Three comments come to mind immediately:
First, why did it take an independent charity watchdog and a CBS program to finally (well, let’ s hope) put a stop to years of mismanagement and material weaknesses in financial and internal controls? And, by all accounts, millions of misappropriated funds on the part of Mortenson? Where was the Montana Attorney General during the past decade?
Second, while it is somewhat understandable that the Montana Attorney General now tries to right things (at the expense of getting things right), it sends a devastating signal to the not-for-profit sector in the USA as a whole. Essentially he invites every not-for-profit, and for-profit-in-disguise to follow the example of CAI/Mortenson. Predictably, the Montana Attorney General’s report, and decision, will become a template for those not-for-profits trying to avoid proper accountability and transparency.

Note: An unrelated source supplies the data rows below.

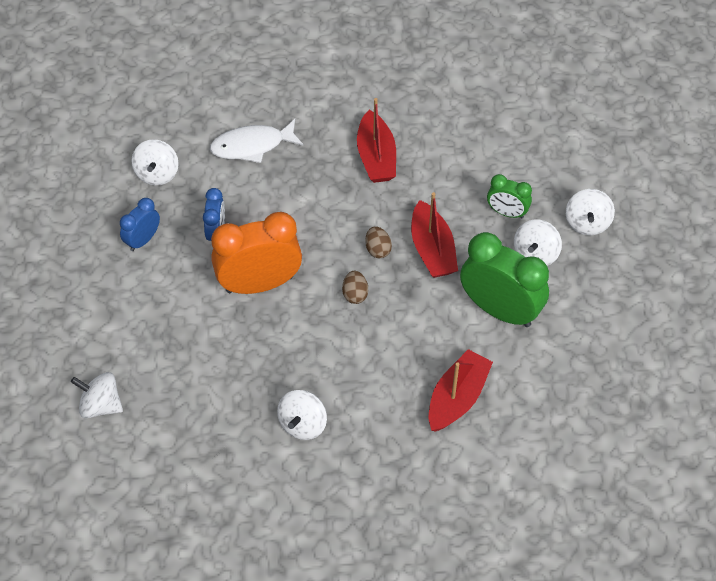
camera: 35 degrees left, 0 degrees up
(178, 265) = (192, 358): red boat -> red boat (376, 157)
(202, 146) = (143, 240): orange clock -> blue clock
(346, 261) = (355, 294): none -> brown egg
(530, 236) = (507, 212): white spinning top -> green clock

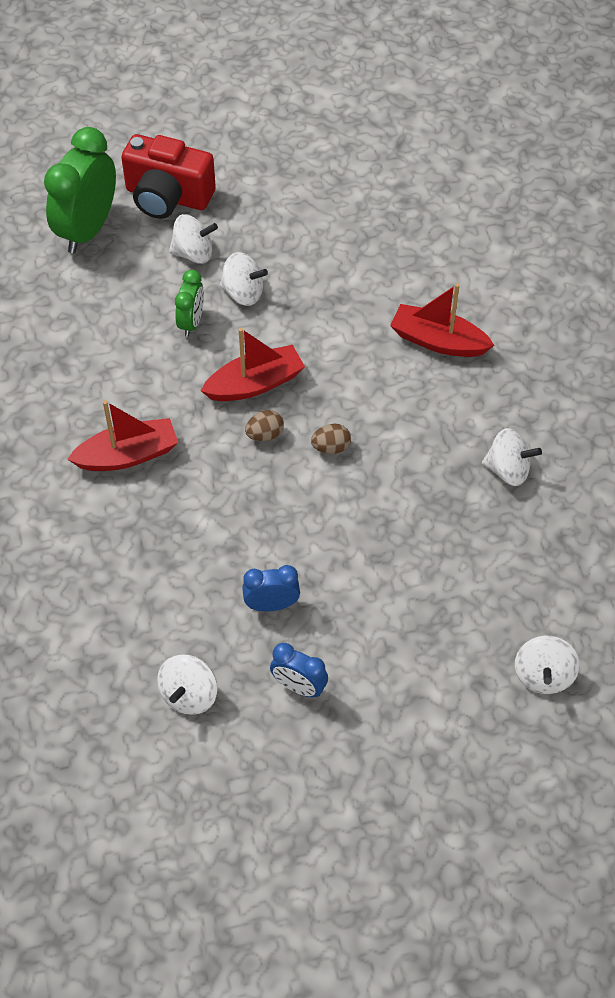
camera: 100 degrees left, 0 degrees up
(157, 173) = (189, 695): white spinning top -> white spinning top turned 120 degrees clockwise
(252, 146) = (127, 592): white fish -> none
(259, 284) = (337, 544): orange clock -> none
(500, 310) = (322, 316): green clock -> green clock (87, 230)
(659, 211) = (167, 197): none -> red camera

Third, the CAI/Mortenson story is an ideal test case for the Australian Charities and Not-for-Profit Commission (ACNC) Implementation Taskforce (for its website see here) to understand whether its intended (enforcement) model has bite. It now seems obvious that the ACNC will be little but a variant of the Charity Commission for England and Wales. I have argued elsewhere (see the references above to my earlier CET contributions) why this model is flawed and can, and should be, improved on. I do see nothing in what is currently known about the ACNC that convinces me that something like Mortenson/CAI could not, or is not already, happening here. The recent series of investigative reports of The Daily Telegraph (See here and here and here and here and here) and the responses of advocates (see, for example, here) are not reassuring.
As is a recent submission to the Treasury of the Community Council of Australia (for its website see here). Its ”informing principles for new fundraising regulation” say, among other things, this:
“2. While increasing the transparency of charities is desirable, no evidence has been presented to indicate the Australian public lack trust in charities or are concerned about information asymmetry. The goal of any new regulation should not be seen as addressing a market failure, but of promoting more charitable giving.”

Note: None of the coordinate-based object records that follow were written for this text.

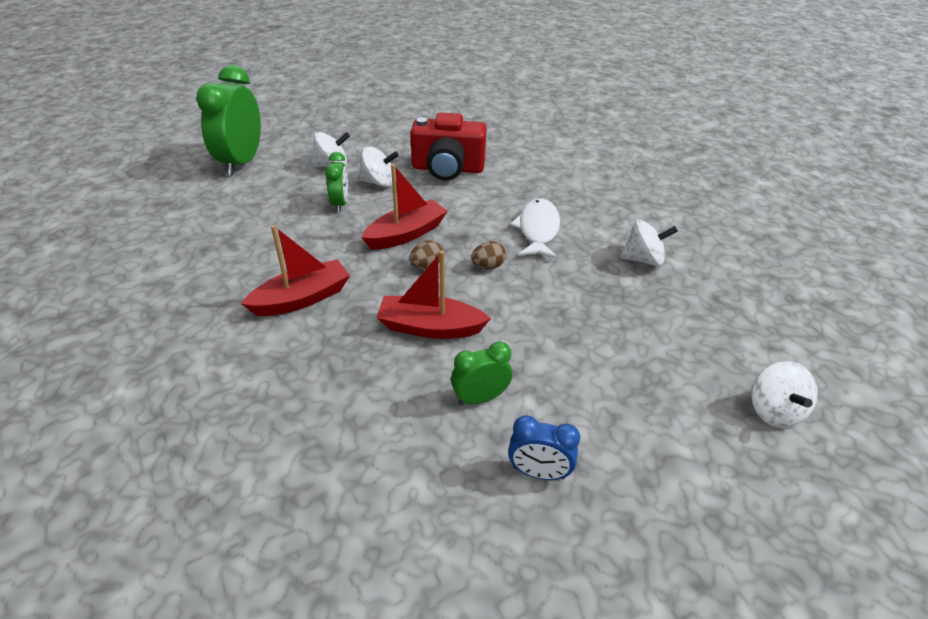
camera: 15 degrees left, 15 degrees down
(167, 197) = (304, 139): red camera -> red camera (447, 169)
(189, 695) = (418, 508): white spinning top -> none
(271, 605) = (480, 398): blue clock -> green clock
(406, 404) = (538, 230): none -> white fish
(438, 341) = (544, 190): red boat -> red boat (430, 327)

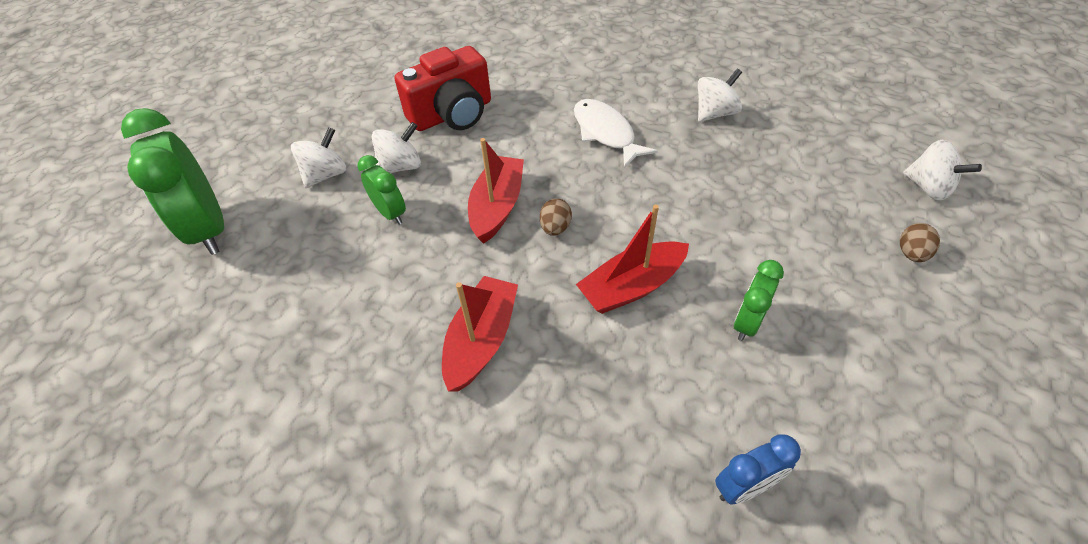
camera: 35 degrees left, 10 degrees up
(488, 266) = (607, 194): brown egg -> brown egg (911, 253)
(539, 472) = (858, 353): blue clock -> blue clock (744, 487)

I am not sure in what reality the authors of that principle live. Surely it is a parallel universe to the one described in the Daily Telegraph investigative reports. Or, for that matter this study of fraud in Australian nfps: BDO study. And, surely, it does not match my own experiences last year when I tried to identify, on a very happy occasion, deserving not-for-profits.
It is discouraging, and from my perspective very short-sighted indeed, for the Community Council of Australia to dismiss the serious lack of accountability and transparency that does afflict the Australian not-for-profit sector, and the lack of public trust that begets.